The union warned that staff could be forced to go on strike unless there was a change of culture as their loyalty to Parliament “has been pushed to breaking point”.
Ms Leversidge said: “If the commission, after such a damning inquiry, votes for anything less than a full and immediate implementation of Dame Laura’s recommendations, staff will naturally ask themselves ‘if not now, when?’.
“If the House is still willing to continue to tolerate and conceal abuse, even after the searing criticism in Dame Laura’s inquiry, then the commission must be aware that they will be pushing staff to consider an unprecedented step as they will have little other choice to affect change.”
When the commission discusses the Cox report it will be chaired by independent external member Jane McCall, rather than the Speaker.
On the eve of the meeting, three Tory MPs quit a body Mr Bercow set up to improve “inclusion” at Westminster.
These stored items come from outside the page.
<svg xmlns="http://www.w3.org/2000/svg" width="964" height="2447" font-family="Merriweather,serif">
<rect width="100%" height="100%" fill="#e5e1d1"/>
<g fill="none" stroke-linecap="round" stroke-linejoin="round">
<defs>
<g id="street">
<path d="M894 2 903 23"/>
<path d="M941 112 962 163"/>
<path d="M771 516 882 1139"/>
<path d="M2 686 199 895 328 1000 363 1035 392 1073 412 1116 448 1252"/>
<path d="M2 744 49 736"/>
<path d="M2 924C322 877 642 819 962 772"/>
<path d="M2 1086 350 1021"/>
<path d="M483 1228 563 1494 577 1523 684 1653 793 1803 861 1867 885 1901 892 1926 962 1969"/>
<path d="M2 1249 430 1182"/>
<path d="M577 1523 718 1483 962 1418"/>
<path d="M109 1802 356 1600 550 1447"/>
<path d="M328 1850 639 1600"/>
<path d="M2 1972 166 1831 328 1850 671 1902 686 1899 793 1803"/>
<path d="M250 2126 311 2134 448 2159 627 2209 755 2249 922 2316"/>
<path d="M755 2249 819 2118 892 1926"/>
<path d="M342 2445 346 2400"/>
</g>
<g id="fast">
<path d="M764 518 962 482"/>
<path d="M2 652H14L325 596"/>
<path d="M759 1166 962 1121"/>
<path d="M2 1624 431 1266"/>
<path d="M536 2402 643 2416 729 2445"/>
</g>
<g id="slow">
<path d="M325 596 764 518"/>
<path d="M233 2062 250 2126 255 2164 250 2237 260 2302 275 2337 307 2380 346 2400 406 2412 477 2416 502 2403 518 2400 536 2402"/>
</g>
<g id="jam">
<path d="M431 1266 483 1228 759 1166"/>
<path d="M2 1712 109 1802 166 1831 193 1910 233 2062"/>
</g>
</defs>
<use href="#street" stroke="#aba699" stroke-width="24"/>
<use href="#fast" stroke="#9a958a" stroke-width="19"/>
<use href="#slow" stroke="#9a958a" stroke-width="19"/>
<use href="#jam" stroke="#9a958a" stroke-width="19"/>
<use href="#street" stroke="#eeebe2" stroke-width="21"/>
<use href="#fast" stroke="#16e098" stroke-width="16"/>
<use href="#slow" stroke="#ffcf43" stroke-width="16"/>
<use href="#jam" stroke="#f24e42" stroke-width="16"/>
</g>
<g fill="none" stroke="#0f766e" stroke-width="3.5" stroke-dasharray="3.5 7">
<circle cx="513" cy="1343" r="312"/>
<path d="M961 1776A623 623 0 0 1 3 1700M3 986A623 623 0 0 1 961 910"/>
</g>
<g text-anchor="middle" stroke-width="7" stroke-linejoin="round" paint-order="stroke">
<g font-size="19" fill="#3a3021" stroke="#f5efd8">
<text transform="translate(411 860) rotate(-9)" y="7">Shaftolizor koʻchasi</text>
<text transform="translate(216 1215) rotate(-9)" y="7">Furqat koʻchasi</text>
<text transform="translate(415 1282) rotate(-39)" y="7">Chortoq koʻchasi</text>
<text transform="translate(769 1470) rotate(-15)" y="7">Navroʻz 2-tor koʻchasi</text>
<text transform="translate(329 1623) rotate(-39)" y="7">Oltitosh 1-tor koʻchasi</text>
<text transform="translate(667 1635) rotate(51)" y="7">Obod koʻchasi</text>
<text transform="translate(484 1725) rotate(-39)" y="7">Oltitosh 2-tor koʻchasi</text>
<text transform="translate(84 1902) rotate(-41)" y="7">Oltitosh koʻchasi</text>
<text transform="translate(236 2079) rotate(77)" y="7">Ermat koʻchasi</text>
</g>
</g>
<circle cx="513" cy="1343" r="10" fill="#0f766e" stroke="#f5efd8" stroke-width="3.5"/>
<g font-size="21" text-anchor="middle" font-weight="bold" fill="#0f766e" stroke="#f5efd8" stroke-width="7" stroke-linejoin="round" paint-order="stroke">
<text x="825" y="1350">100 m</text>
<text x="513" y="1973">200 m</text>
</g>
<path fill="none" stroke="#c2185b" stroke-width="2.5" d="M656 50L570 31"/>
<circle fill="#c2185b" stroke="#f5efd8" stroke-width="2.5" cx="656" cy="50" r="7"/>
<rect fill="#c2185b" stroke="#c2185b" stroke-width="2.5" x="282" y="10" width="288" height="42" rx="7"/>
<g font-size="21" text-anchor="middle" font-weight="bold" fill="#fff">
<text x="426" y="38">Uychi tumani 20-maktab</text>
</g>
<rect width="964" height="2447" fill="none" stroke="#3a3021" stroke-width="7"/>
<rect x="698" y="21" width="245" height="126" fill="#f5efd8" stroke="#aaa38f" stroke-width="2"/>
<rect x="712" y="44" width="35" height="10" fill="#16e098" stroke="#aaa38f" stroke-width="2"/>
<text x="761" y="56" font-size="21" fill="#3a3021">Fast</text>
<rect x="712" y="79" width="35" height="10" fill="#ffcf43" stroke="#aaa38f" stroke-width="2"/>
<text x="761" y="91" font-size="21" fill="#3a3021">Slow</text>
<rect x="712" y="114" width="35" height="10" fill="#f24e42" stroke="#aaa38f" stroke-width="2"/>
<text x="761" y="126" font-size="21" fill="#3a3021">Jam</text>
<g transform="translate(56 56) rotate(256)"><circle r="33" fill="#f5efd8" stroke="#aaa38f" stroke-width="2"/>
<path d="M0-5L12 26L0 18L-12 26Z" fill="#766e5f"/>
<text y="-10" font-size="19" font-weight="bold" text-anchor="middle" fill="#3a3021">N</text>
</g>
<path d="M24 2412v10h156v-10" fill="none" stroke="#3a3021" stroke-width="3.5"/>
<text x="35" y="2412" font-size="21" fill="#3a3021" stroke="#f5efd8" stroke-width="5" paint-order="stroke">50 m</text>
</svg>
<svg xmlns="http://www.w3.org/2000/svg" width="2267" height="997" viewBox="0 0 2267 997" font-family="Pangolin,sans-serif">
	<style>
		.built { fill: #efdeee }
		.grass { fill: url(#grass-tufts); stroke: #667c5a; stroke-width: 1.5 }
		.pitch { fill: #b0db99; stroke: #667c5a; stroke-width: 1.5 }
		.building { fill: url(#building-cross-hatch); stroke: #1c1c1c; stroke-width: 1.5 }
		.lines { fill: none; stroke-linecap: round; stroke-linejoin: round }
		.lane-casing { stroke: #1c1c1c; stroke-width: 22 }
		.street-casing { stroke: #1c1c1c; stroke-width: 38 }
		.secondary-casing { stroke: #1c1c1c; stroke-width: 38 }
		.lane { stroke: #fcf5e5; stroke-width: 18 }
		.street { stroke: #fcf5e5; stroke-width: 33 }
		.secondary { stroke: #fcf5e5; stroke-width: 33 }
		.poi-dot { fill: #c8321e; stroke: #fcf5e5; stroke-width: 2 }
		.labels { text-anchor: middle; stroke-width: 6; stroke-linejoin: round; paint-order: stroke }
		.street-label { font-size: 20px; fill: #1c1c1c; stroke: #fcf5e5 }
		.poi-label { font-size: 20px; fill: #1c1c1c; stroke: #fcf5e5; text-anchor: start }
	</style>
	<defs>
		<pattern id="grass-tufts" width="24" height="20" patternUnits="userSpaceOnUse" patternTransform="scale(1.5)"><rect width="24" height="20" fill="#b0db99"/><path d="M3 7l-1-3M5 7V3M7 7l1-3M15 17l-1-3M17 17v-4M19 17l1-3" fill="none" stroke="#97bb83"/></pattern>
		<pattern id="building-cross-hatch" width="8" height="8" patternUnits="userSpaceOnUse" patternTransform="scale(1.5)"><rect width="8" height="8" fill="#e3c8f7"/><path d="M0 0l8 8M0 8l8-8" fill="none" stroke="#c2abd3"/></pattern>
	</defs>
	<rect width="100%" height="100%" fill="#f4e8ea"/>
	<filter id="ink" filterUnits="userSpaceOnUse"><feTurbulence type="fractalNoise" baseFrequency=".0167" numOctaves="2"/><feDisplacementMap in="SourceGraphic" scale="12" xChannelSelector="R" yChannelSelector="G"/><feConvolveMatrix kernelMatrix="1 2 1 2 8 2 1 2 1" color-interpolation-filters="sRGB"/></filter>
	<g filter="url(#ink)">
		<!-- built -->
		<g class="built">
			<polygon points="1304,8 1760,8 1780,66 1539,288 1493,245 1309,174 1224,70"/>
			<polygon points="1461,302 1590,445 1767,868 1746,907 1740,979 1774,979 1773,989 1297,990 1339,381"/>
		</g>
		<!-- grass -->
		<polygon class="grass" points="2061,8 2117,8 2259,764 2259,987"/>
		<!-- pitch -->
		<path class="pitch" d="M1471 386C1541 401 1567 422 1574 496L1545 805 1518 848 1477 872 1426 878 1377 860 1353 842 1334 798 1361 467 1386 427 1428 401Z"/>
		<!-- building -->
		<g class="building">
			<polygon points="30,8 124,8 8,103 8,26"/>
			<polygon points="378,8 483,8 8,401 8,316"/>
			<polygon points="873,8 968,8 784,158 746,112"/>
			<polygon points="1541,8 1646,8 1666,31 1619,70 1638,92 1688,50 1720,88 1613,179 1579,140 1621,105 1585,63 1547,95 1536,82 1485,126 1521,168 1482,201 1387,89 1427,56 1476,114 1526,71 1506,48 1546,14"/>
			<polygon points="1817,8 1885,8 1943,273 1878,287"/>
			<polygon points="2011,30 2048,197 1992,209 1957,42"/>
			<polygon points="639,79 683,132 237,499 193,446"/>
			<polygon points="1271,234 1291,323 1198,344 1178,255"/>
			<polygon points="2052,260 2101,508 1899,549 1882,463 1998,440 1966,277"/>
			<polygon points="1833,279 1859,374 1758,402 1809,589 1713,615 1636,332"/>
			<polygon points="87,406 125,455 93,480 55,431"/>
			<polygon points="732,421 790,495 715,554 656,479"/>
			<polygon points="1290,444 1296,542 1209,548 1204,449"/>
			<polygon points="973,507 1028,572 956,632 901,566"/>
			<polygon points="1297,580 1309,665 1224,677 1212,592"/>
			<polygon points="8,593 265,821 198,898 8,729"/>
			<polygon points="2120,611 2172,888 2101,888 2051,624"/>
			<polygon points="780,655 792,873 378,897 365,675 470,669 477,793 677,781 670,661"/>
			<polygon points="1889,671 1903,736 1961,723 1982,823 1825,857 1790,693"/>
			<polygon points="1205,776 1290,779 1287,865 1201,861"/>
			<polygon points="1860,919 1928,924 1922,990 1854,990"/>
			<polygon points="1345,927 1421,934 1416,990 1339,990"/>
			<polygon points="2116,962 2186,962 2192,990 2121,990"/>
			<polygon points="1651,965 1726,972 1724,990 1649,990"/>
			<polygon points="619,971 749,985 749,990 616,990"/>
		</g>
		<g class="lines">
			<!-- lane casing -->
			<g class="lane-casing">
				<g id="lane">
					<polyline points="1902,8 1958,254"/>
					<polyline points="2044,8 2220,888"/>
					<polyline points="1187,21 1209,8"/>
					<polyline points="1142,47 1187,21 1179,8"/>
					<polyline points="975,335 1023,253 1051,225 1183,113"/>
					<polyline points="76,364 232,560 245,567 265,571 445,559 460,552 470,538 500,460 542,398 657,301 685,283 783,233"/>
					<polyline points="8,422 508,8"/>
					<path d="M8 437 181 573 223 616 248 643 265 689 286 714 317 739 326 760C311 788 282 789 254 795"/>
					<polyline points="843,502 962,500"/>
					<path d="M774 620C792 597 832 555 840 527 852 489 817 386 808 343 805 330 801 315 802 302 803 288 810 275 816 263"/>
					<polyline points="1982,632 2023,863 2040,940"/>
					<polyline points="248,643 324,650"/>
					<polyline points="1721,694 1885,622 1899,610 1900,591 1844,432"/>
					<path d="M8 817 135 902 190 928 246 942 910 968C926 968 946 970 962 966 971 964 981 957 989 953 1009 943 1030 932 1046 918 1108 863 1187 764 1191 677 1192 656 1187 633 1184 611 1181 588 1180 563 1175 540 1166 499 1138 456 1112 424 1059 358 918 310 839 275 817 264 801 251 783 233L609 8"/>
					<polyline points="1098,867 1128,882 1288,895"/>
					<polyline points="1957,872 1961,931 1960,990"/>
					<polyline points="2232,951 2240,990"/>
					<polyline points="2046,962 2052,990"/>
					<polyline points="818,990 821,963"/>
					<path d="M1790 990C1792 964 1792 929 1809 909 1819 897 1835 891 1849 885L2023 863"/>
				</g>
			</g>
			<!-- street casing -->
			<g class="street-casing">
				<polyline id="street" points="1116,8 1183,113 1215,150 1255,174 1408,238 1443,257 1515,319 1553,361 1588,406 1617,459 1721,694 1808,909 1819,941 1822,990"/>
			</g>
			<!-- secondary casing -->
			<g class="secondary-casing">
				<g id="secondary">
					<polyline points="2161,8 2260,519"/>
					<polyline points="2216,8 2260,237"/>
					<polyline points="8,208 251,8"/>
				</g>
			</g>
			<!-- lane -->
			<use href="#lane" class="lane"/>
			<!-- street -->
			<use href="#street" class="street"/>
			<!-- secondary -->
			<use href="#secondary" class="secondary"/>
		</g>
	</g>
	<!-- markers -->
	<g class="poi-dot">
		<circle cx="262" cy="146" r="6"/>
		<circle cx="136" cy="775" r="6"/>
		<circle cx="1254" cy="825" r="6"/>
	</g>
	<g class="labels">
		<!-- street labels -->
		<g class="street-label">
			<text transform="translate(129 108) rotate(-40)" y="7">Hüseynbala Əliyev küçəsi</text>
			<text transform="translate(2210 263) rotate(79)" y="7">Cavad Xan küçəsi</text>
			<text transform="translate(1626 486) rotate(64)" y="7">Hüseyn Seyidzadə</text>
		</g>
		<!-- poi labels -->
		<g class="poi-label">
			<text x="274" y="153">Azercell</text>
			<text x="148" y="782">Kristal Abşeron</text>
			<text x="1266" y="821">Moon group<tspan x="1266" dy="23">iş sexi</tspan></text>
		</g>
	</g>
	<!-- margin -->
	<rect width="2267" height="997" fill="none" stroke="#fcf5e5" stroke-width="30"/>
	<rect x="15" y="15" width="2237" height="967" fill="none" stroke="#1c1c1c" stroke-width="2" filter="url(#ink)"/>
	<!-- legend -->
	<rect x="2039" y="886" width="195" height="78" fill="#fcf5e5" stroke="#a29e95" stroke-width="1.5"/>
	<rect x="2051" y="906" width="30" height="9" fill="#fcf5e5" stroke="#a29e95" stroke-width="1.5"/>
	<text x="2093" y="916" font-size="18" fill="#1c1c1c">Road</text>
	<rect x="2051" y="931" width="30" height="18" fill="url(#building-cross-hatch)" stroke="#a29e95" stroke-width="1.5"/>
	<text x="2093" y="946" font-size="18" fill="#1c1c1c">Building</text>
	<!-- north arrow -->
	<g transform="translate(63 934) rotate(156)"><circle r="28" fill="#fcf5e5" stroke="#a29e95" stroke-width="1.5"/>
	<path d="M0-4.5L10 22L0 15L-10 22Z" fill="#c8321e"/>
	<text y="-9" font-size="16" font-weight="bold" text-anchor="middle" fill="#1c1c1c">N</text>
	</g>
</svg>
Will Quince, Mims Davies and Anne Milton resigned from the Commons Reference Group on Representation and Inclusion, which is chaired by Mr Bercow.
In a statement, Mr Quince said he did not believe Mr Bercow was the right person to resolve the “numerous and serious issues” which had been raised about the conduct of some MPs and Commons staff.
“In the light of the Dame Laura Cox report, sadly I cannot in good conscience remain as a member of the group while John Bercow is chair,” he said.
In a statement, a spokeswoman for the Speaker’s Office said Mr Bercow had accepted their resignations “with regret” and paid tribute to them as “stellar members” of the group.
She said the Speaker would consider the group’s future after the House of Commons Commission meeting on Wednesday.
“Dame Laura Cox’s report has highlighted some of the most significant challenges women face in our parliamentary culture,” the spokeswoman said.
“In the spirit of an independent approach, the Speaker feels it is right to reflect on the best means of tackling these cultural issues via the House’s response to the Cox report.”